In the second case, Rubio felt that Thomas had not imposed a sufficiently harsh sentence on a driver who killed a cyclist.

But Rubio has the complex facts of the case wrong.  In January of this year, the prosecutor who handled the case set the record straight in a letter to Rubio, saying that Judge Thomas made his sentencing determination—which was within the guidelines provided by law—using “careful judgment.” In July, the Administrative Judge for the court where Thomas serves did the same.  Rubio ignored both letters.

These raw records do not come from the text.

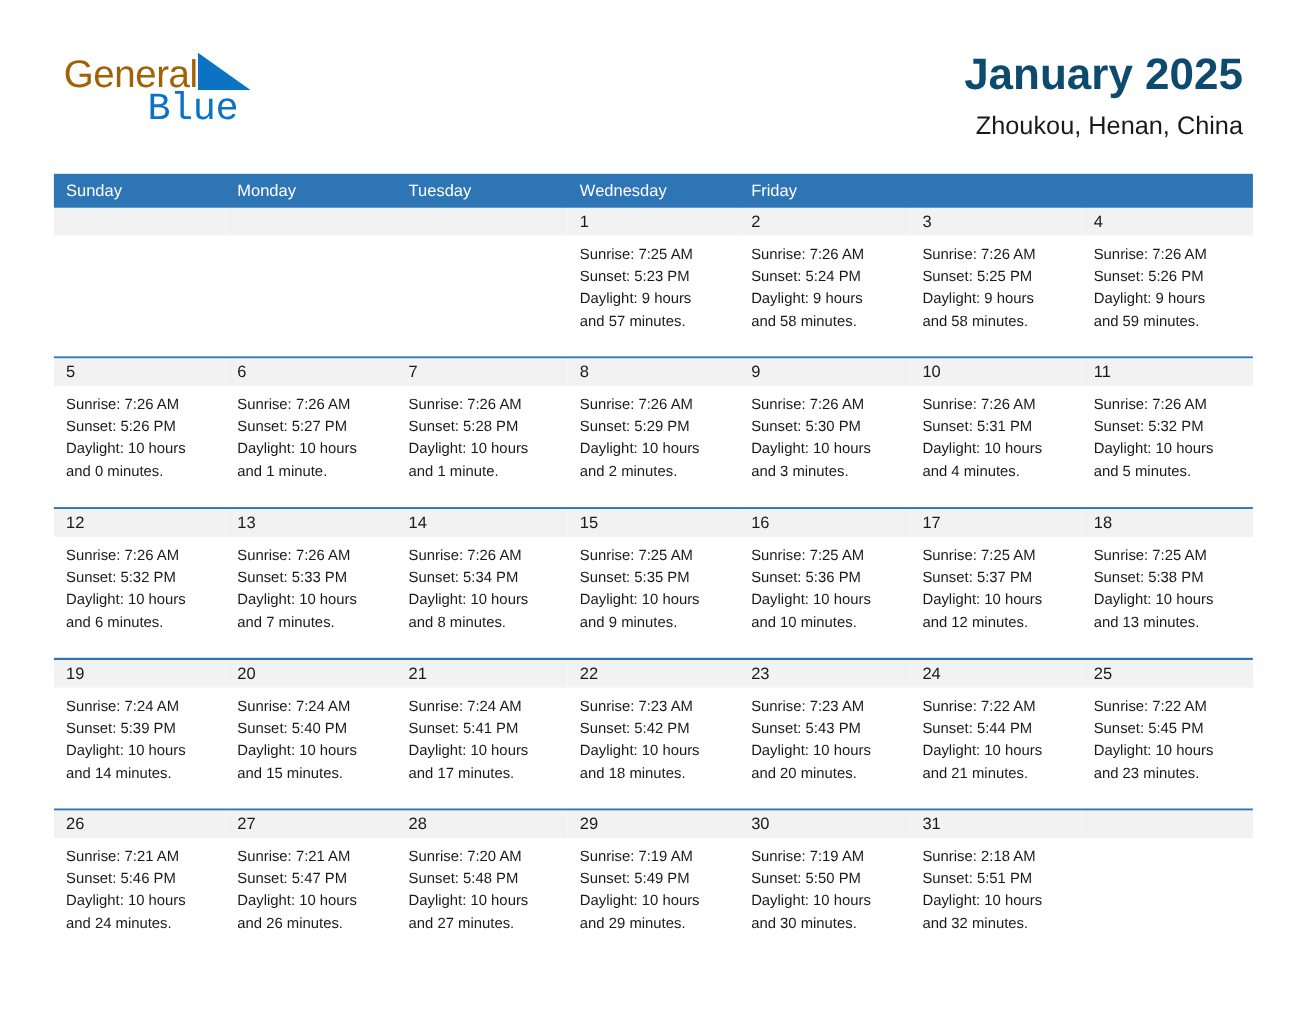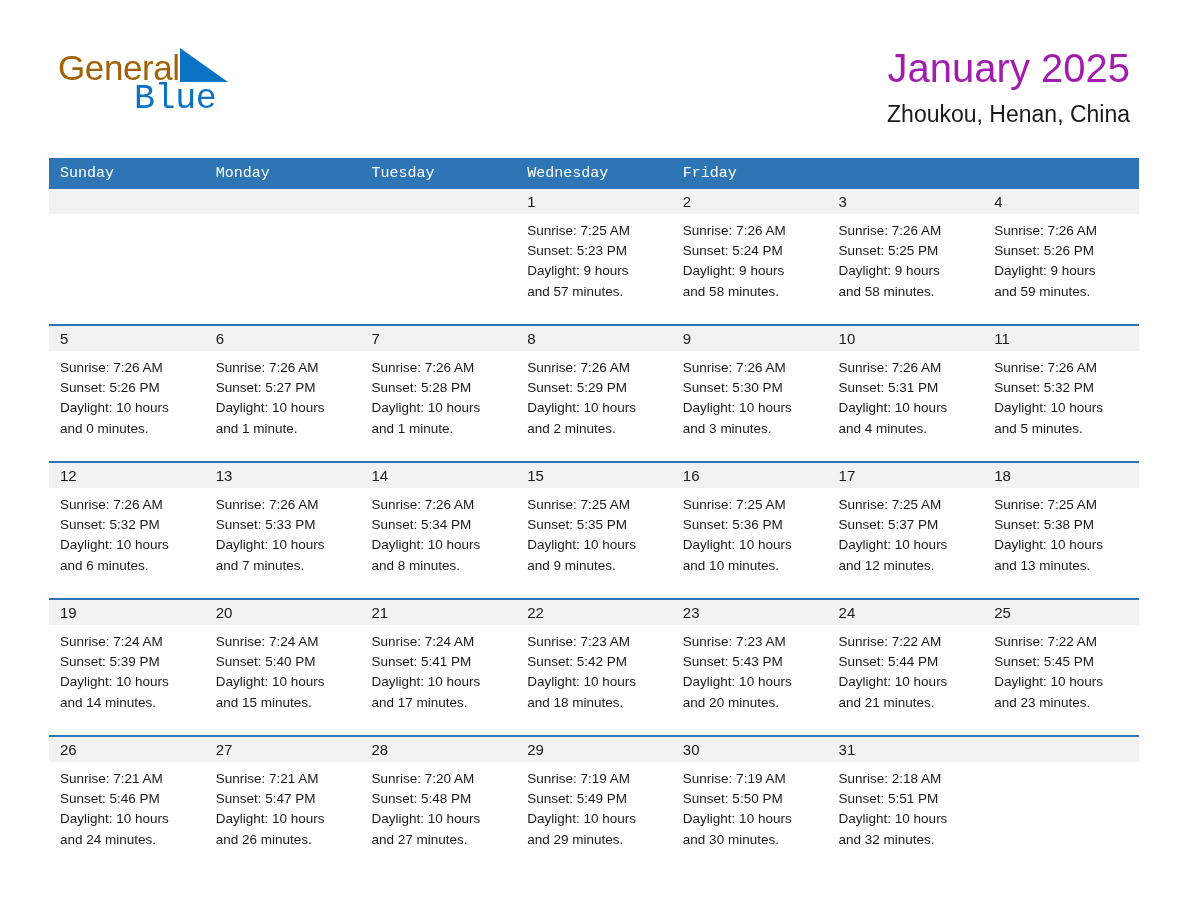--- a/index.html
+++ b/index.html
@@ -70,8 +70,8 @@
   }
   .cal-title {
     font-size: 40px;
-    font-weight: normal;
-    color: #a21caf;
+    font-weight: bold;
+    color: #0c4a6e;
     line-height: 1.1;
     margin: 0;
     letter-spacing: 0px;

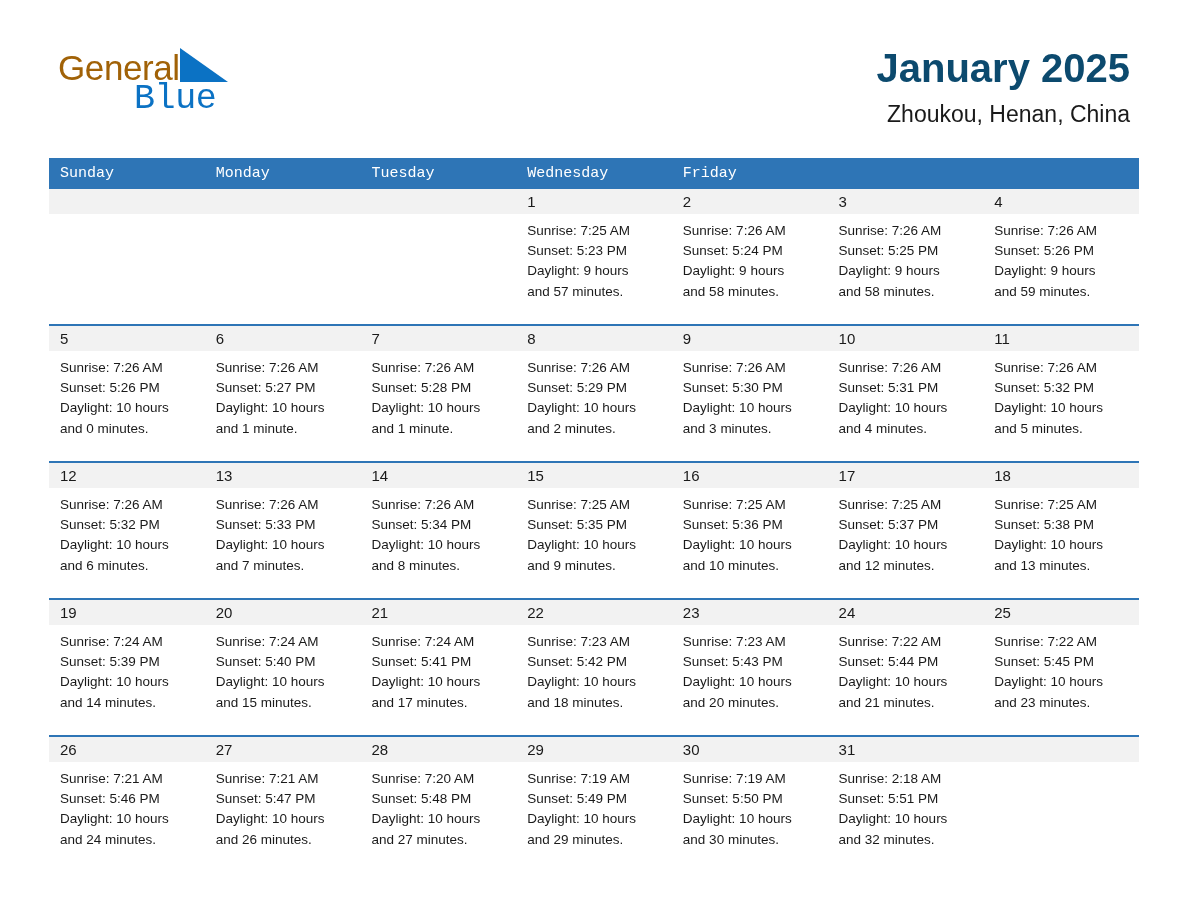--- a/index.html
+++ b/index.html
@@ -105,7 +105,6 @@
     box-sizing: border-box;
     white-space: nowrap;
     overflow: hidden;
-    font-family: Liberation Mono, monospace;
   }
   .week {
     border-top: 2px solid #2e75b6;

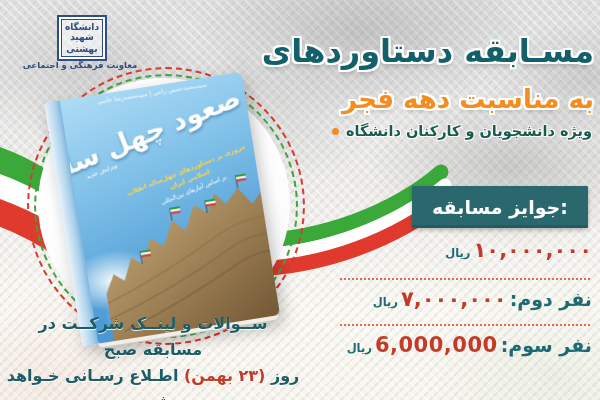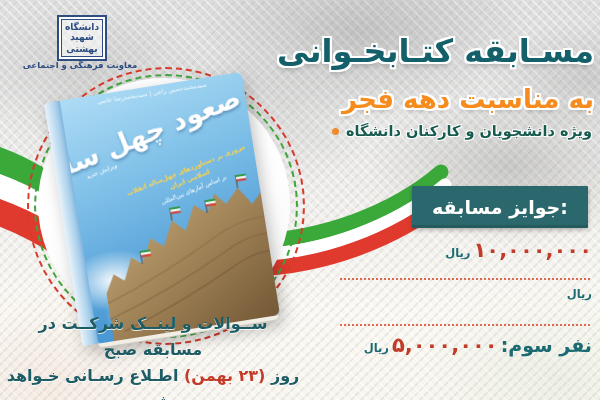--- a/index.html
+++ b/index.html
@@ -90,7 +90,7 @@
     <div class="cal">دانشگاه شهید بهشتی</div>
   </div>
 
-  <div class="abs title" dir="rtl">مسـابقه کتـابخـوانی</div>
+  <div class="abs title" dir="rtl">مسـابقه دستاوردهای</div>
   <div class="abs subtitle" dir="rtl">به مناسبت دهه فجر</div>
   <div class="abs audience" dir="rtl">
     <span>ویژه دانشجویان و کارکنان دانشگاه</span>

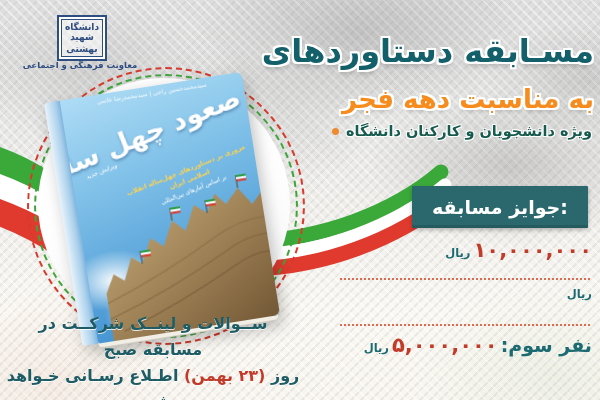--- a/index.html
+++ b/index.html
@@ -172,6 +172,7 @@
   </div>
   <div class="abs sep sep1"></div>
   <div class="abs prize-row row2">
+    <span class="amount">۷,۰۰۰,۰۰۰</span>
     <span class="unit">ریال</span>
   </div>
   <div class="abs sep sep2"></div>

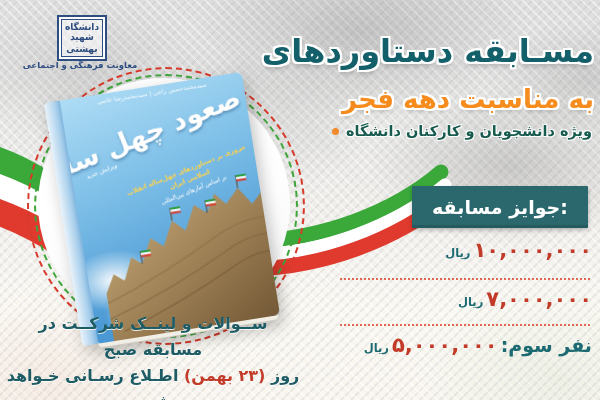--- a/index.html
+++ b/index.html
@@ -172,6 +172,7 @@
   </div>
   <div class="abs sep sep1"></div>
   <div class="abs prize-row row2">
+    <span class="rank">نفر دوم:</span>
     <span class="amount">۷,۰۰۰,۰۰۰</span>
     <span class="unit">ریال</span>
   </div>

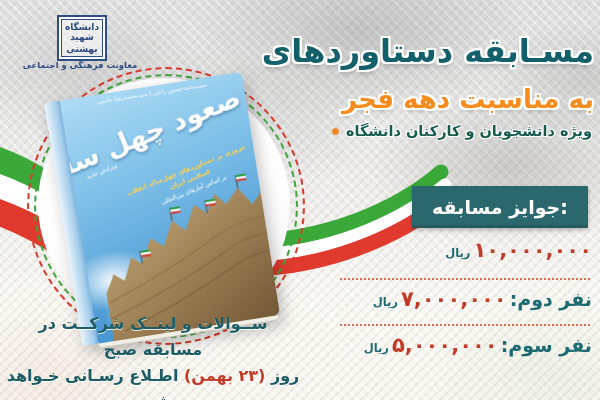--- a/index.html
+++ b/index.html
@@ -179,7 +179,7 @@
   <div class="abs sep sep2"></div>
   <div class="abs prize-row row3">
     <span class="rank">نفر سوم:</span>
-    <span class="amount">۵,۰۰۰,۰۰۰</span>
+    <span class="amount">6,000,000</span>
     <span class="unit">ریال</span>
   </div>
 

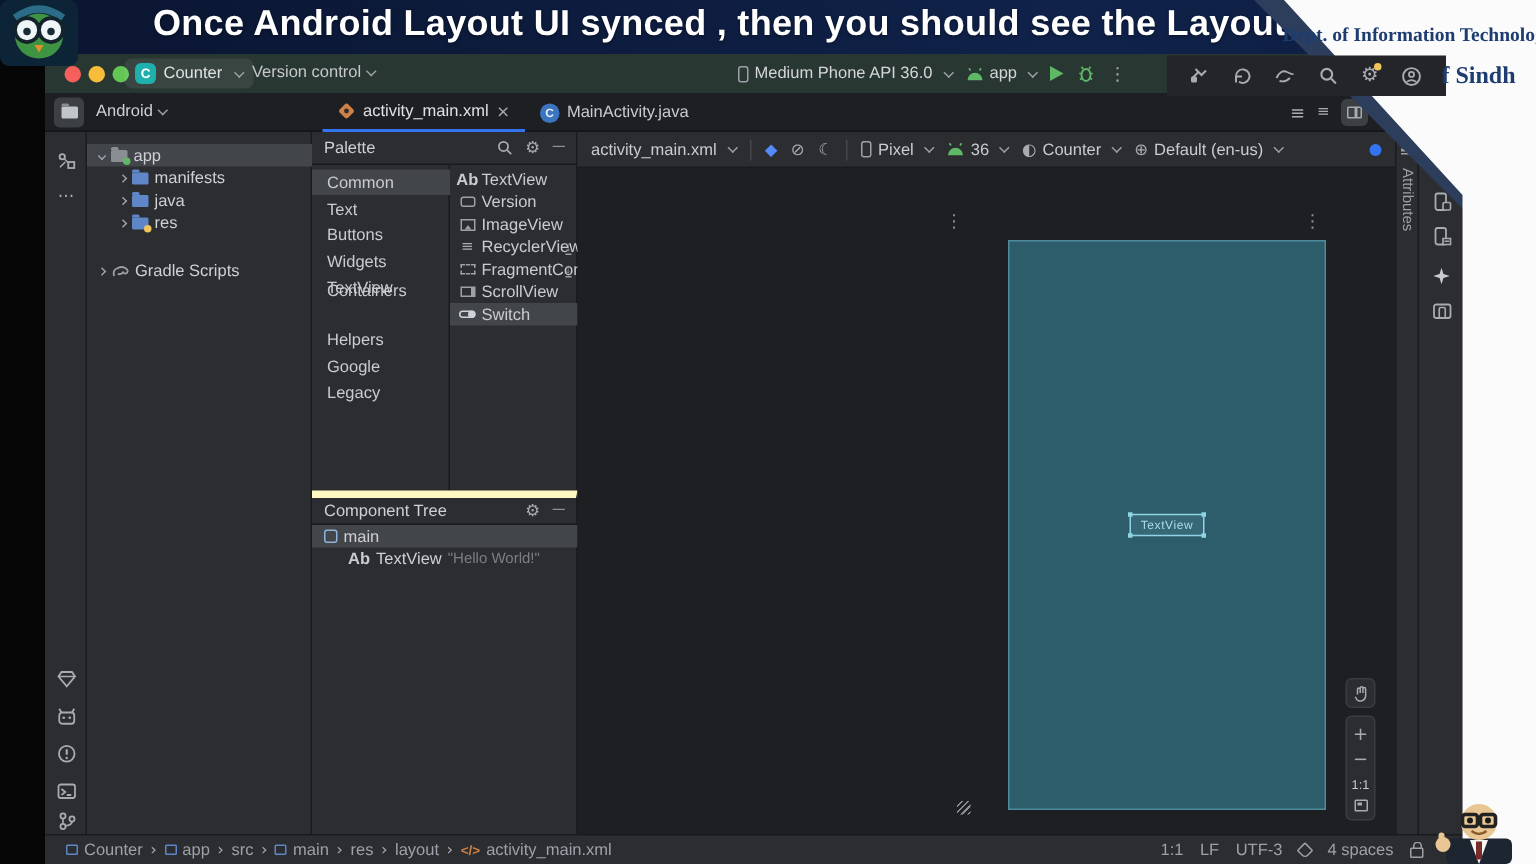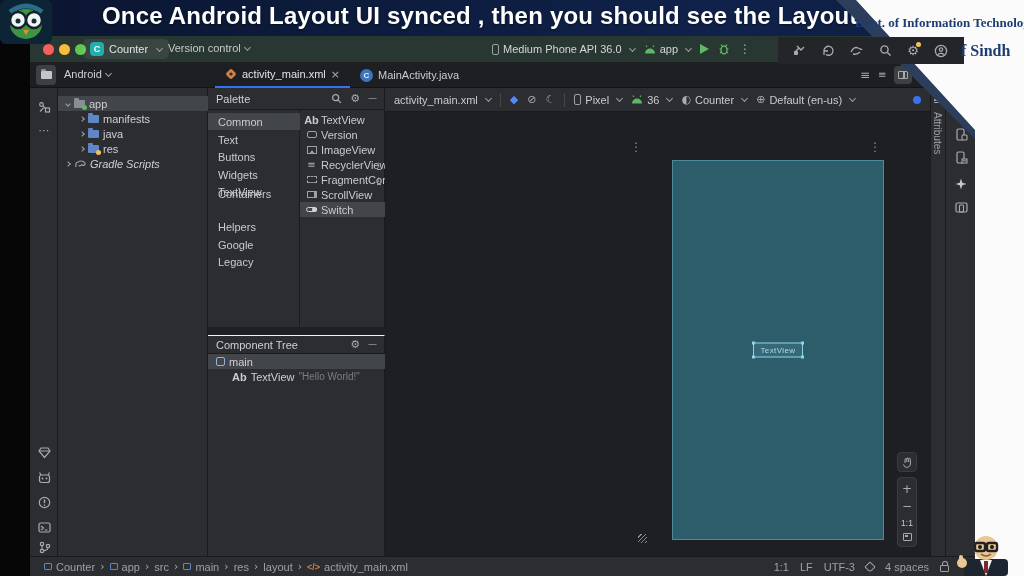--- a/index.html
+++ b/index.html
@@ -376,7 +376,7 @@
         </span>
       <span>res</span>
     </div>
-    <div class="trow" style="top:68px; padding-left:8px;font-style:italic;">
+    <div class="trow" style="top:85px; padding-left:8px;">
       <span class="twist closed"></span>
       <svg width="12" height="9" viewBox="0 0 12 9">
           <path d="M2 8 Q1 4 4 3 Q7 1 10 3 Q12 4.5 10.5 6 Q9 7 8 5.5 Q6.5 7.5 4.5 6.5" stroke="#9da0a8" stroke-width="1.2" fill="none"></path>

To make matters worse, these are exactly the sorts of questions that are best hashed out in the sunlight of a public committee hearing.  But without Rubio’s consent, Judge Thomas will never have that opportunity.

The big losers in all this are the people of South Florida.  When federal courts don’t have enough judges, delays can become unbearable.   Medical bills caused by injuries due to negligence may pile up while families wait for justice; memories may fade; witnesses may die.

Judge Thomas would have filled a seat that has been vacant for more than a year and a half.  The Administrative Office of the United States Courts says the situation is so bad that the vacancy is a “judicial emergency.” 

By his actions on the Thomas nomination, Rubio has given new meaning to the term “obstruction of justice.”

In its letter to Rubio strongly endorsing Thomas, the League of Prosecutors wrote: 
If – as we believe appropriate – the criteria on which you base your decision to confirm district court judges are judicial ability, work ethic, intelligence, experience, and a willingness to adhere scrupulously to the dictates of the law, you should confirm Judge Thomas without hesitation and urge your colleagues to do the same. 
Too bad those are not Marco Rubio’s criteria.